# Records from a dataset
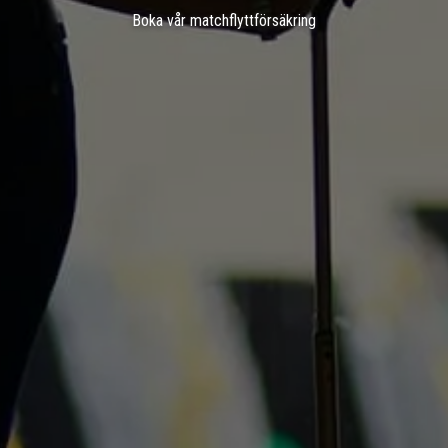
Boka vår matchflyttförsäkring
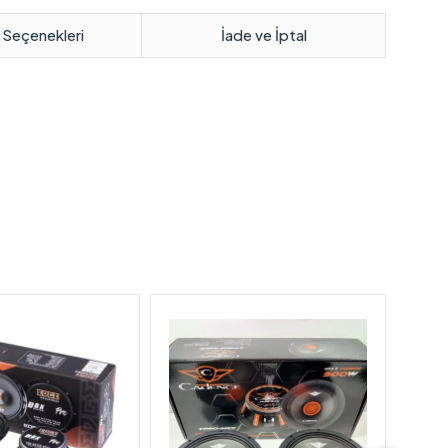
 Seçenekleri
İade ve İptal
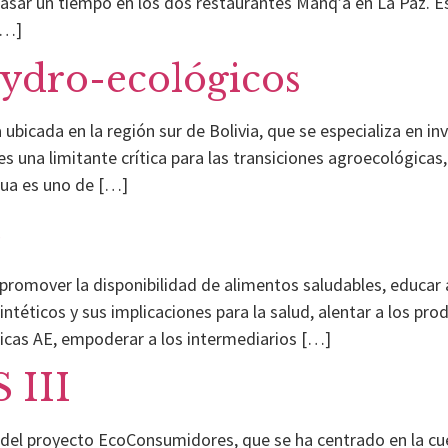
pasar un tiempo en los dos restaurantes Manq’a en La Paz. E
[…]
hydro-ecológicos
icada en la región sur de Bolivia, que se especializa en inv
s una limitante crítica para las transiciones agroecológicas,
gua es uno de […]
S
promover la disponibilidad de alimentos saludables, educar 
intéticos y sus implicaciones para la salud, alentar a los pr
ticas AE, empoderar a los intermediarios […]
III
se del proyecto EcoConsumidores, que se ha centrado en la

# Work to complete
Reproduce the lines of text in the data above, changing "restaurantes" to "comedores" and leaving everything else unchanged; omit the pictures from your answer.

# Task result
Boka vår matchflyttförsäkring
 Seçenekleri
İade ve İptal
pasar un tiempo en los dos comedores Manq’a en La Paz. E
[…]
hydro-ecológicos
icada en la región sur de Bolivia, que se especializa en inv
s una limitante crítica para las transiciones agroecológicas,
gua es uno de […]
S
promover la disponibilidad de alimentos saludables, educar 
intéticos y sus implicaciones para la salud, alentar a los pr
ticas AE, empoderar a los intermediarios […]
III
se del proyecto EcoConsumidores, que se ha centrado en la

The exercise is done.